Who here remembers Minority Report? In the movie, government establishes a unit called Pre Crime. Pre-Crime’s job is to determine who is about to commit a crime and arrest the potential criminal before any harm is done. Sounds a lot like the new television series, “Person of Interest.” I’ve been meaning to write about that one for awhile, as the data management challenges are rampant. And then, New York said they were trying to actually do it. Wow.
Short run-down from the newspaper article on Slashdot:
The Domain Awareness System will draw data from 911 calls, previous crime reports, license-plate readers, law-enforcement databases, environmental sensors, and roughly 3,000 closed-circuit cameras. It will rely on the New York City Wireless Network (NYCWiN), a high-speed wireless broadband infrastructure that allows city agencies to rapidly transmit data, and used for everything from emergency response to reading meters.
I love this snippet, because it highlights the approach many are taking to the big data mentioned above.
Challenge: How do I analyze large volumes of data from many different sources? Sources that were not ever intended to work together and have been defined and maintained by organizations that did not intend to work together (utility meters and license plate readers, anyone?)?
Solution: Make it possible to move (and store) those large amounts of data.
Storage and movement are definitely required. No issues there. But New York is going to be most unimpressed with their return on investment if they ignore these key requirements:
- Comprehensive information modeling across multiple sources: Again, these disparate sources were never designed to come together in one great analytics whoosh. How does the Customer information map to the Tenant information (utility meters)? And how does that compare to the license plate owner (corporate information in the DMV) and the driver of the vehicle?

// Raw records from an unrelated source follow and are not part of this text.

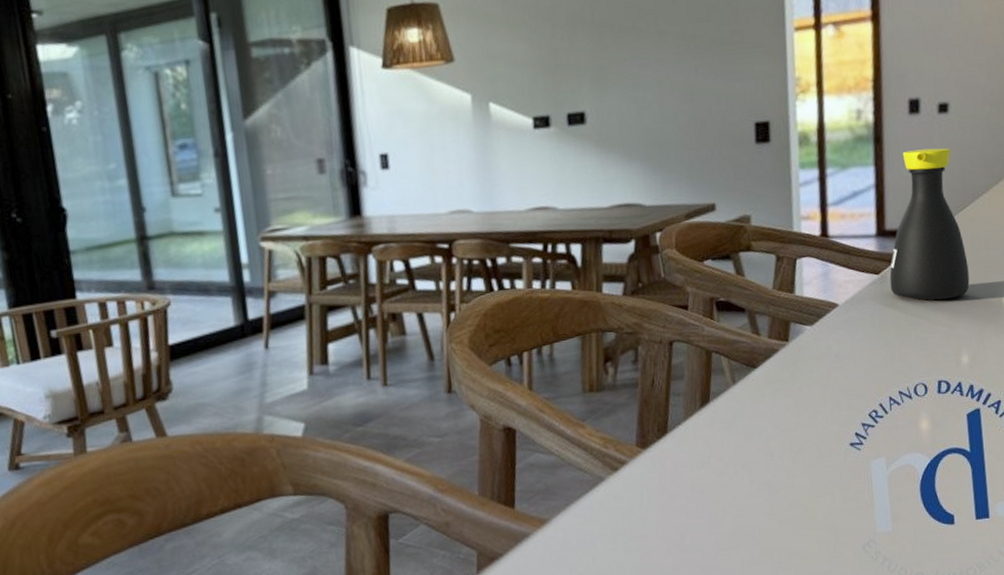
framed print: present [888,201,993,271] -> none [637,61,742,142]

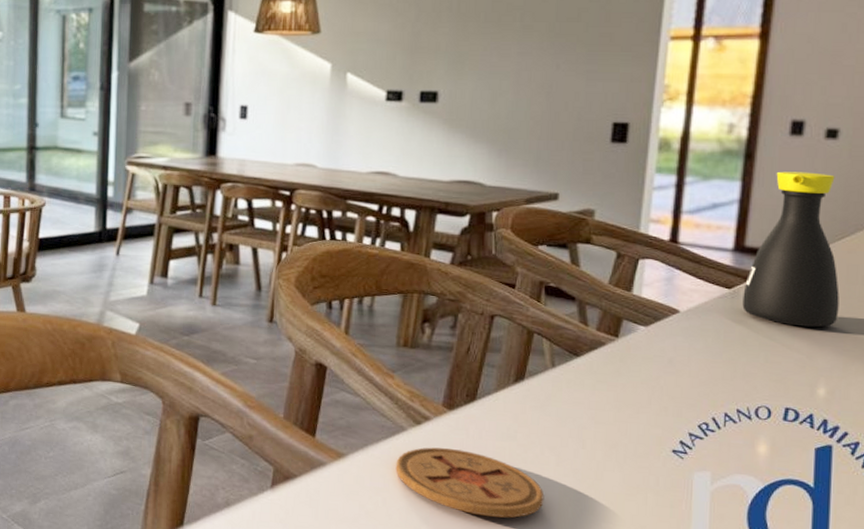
coaster: none [599,487,745,552] -> present [395,447,545,518]

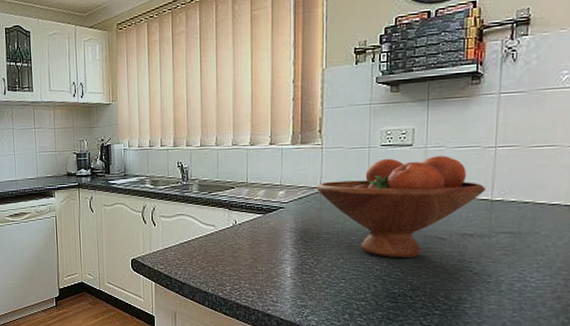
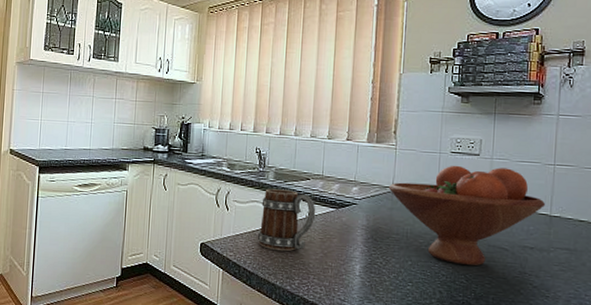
mug: none [186,200,243,260] -> present [257,189,316,252]

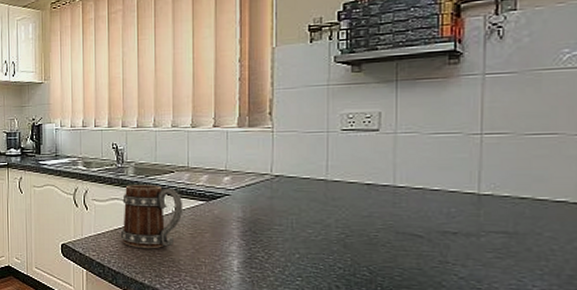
fruit bowl: present [388,165,545,266] -> none [266,142,470,256]

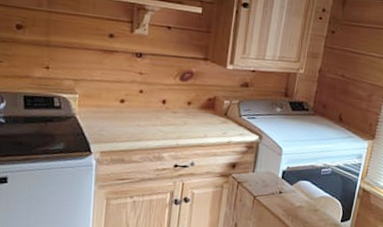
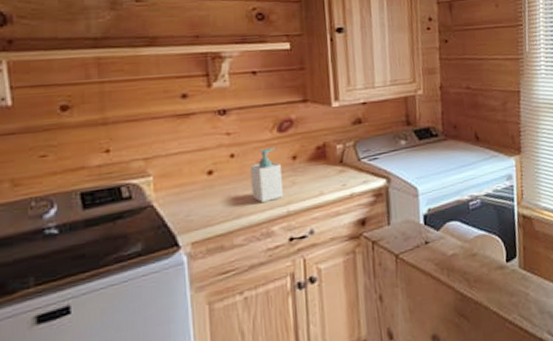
soap bottle: none [151,91,178,134] -> present [250,147,284,204]

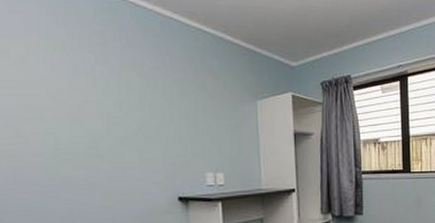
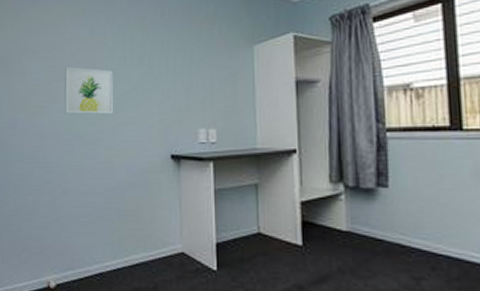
wall art: none [42,107,109,159] -> present [64,67,113,115]

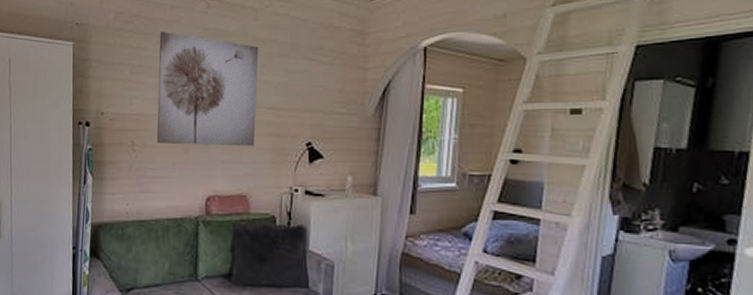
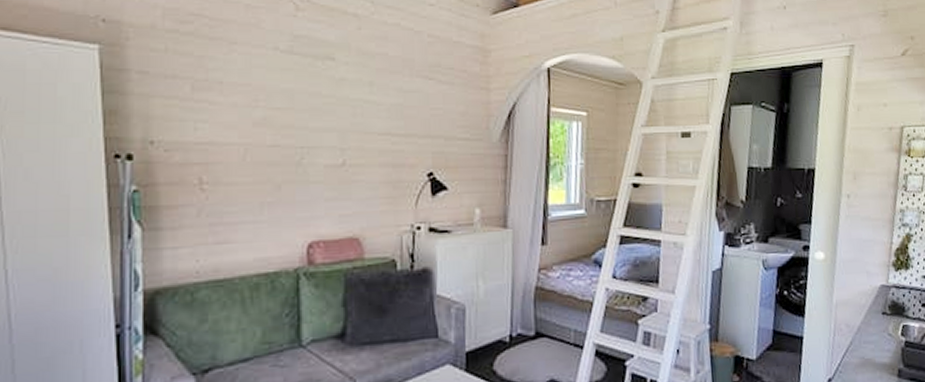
wall art: present [157,32,259,147] -> none [232,37,366,181]

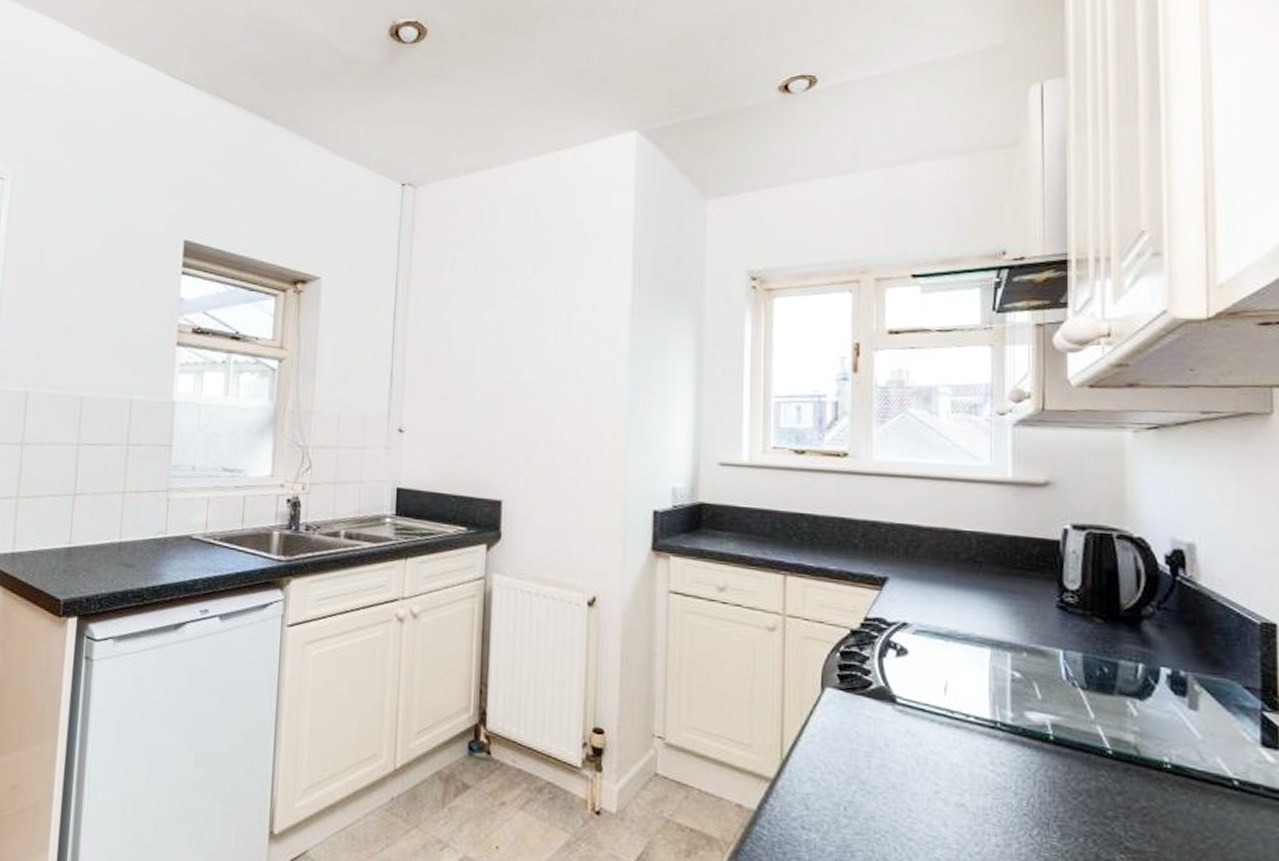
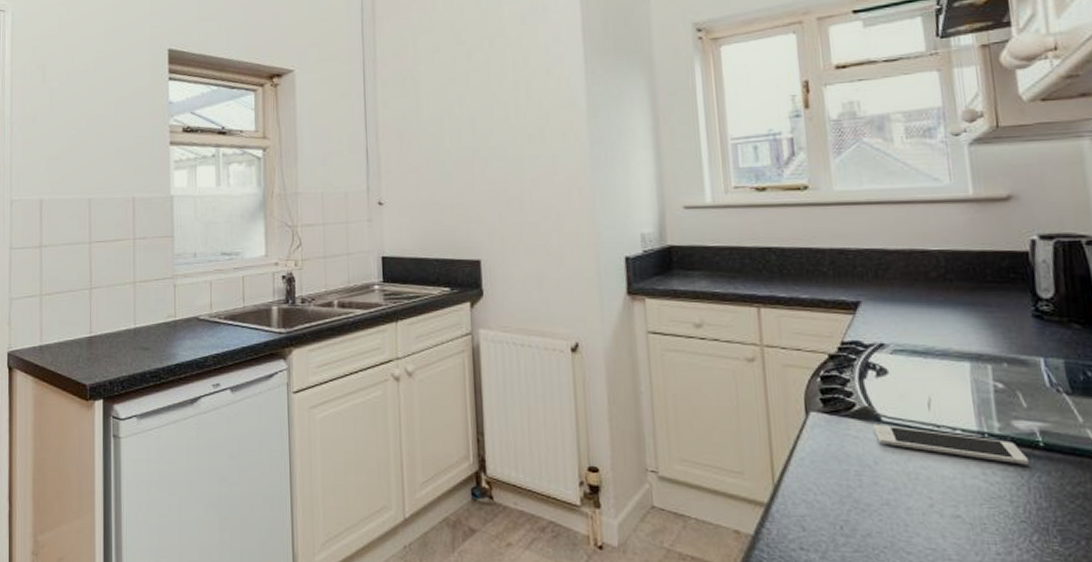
cell phone: none [888,704,1038,758] -> present [873,423,1030,465]

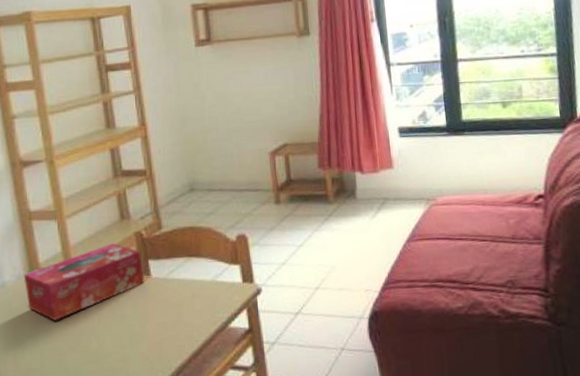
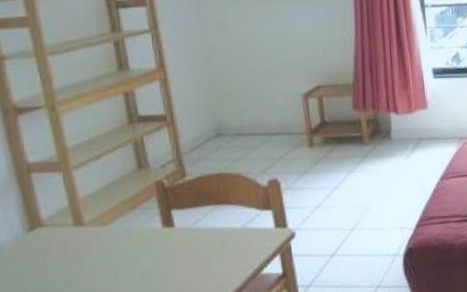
tissue box: present [23,243,145,321] -> none [22,194,167,281]

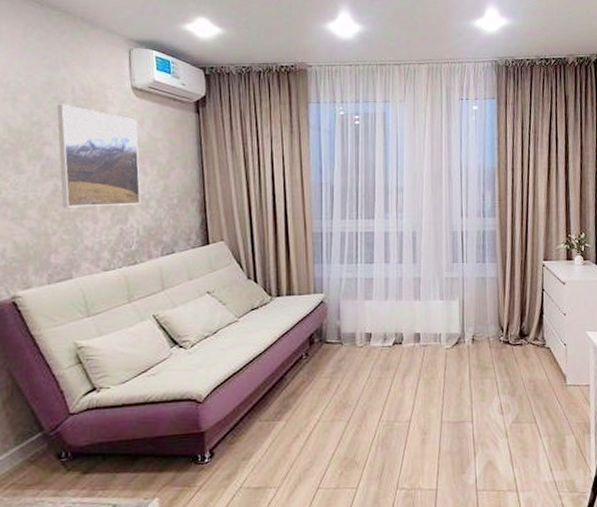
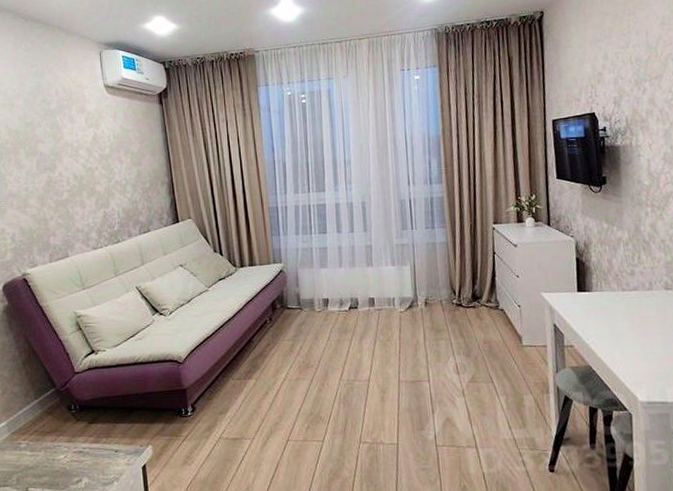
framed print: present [57,104,141,208] -> none [45,105,119,196]

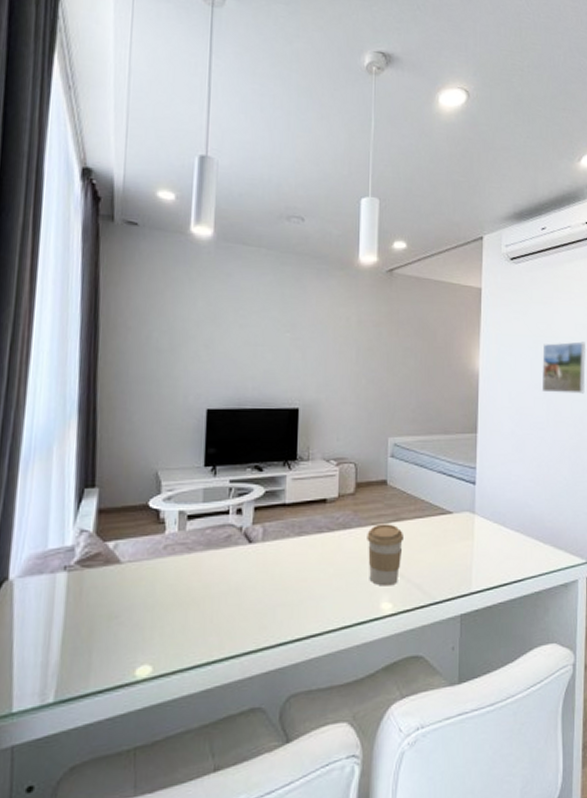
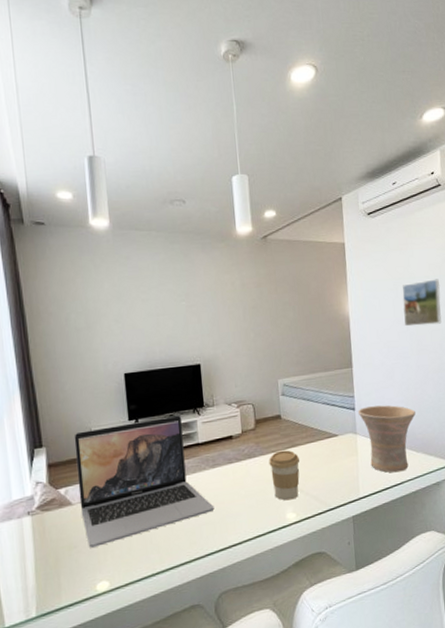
laptop: none [130,467,295,620] -> present [74,415,215,548]
vase: none [478,482,546,566] -> present [357,405,416,473]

- Metadata definitions: Which metadata will the closed circuit cameras log? Which elements will be searchable? How will that metadata map to other systems metadata (license plate readers, for example)?
- Ownership: Ooooo….love this one. The owner of “citizen” cannot effect change in any of the subscribing systems. The utility company, for example, is not going to change the definition of customer/tenant to conform with previous crime reports. Which means that the data owner must instead understand all of the data elements, how they will exactly be transformed (and be checking the accuracy of that transformation), and how the elements from all of the different sources are aggregating. Big job. You should be catching a whiff of information governance here…
- Quality: First, let’s make the very risky assumption that each subscribing agency is cleaning their own data. (Let’s hope there is an SLA in place to assure that.) The written crime report could say 205 Avenue of the Americas, and the license plate could register to 205 Sixth Avenue. Both are correct. Should those roll up to the same citizen? (Yes, but you would not know that by looking at the record.) Are L. Eric Johnson, Lawrence E. Jonson, Larry Johnson, and Eric Johnson the same person? Can we rely on their address for verification? (Not with this wide swath of historical data and the frequency of relocating.)
What a massive coordination job! Let me throw one last fly in the soup: collection methods and human incentives. What is the incentive of the 911 operator? Determine the scope of the emergency and dispatch help. They are not rewarded for capturing the full legal name of a caller or victim. Neither are they rewarded for capturing exactly where the caller lives—rather, they need the scene of the crime.
Now. As your company attacks big predictive analytics projects, what is their solution? Without addressing the breadth of challenges listed above, your big data challenge will remain a challenge. You may end up with a report, but the report cannot spur real insight unless classic EIM best practices are followed.